YOUR OBJECTIVE. Every entry below needs to be copied exactly.

[Dataset entries]
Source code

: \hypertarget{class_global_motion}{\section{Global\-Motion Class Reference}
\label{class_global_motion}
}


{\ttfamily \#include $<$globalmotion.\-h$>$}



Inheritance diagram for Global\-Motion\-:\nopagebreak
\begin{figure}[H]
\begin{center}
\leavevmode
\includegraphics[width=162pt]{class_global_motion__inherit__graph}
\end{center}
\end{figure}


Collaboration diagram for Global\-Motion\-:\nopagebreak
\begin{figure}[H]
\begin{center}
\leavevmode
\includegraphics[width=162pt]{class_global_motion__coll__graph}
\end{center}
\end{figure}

ANSWER AREA.
Source code

: \hypertarget{class_global_motion}{\section{Global\-Motion Class Reference}
\label{class_global_motion}
}


{\ttfamily \#include $<$globalmotion.\-h$>$}



Inheritance diagram for Global\-Motion\-:\nopagebreak
\begin{figure}[H]
\begin{center}
\leavevmode
\includegraphics[width=162pt]{class_global_motion__inherit__graph}
\end{center}
\end{figure}


Collaboration diagram for Global\-Motion\-:\nopagebreak
\begin{figure}[H]
\begin{center}
\leavevmode
\includegraphics[width=162pt]{class_global_motion__coll__graph}
\end{center}
\end{figure}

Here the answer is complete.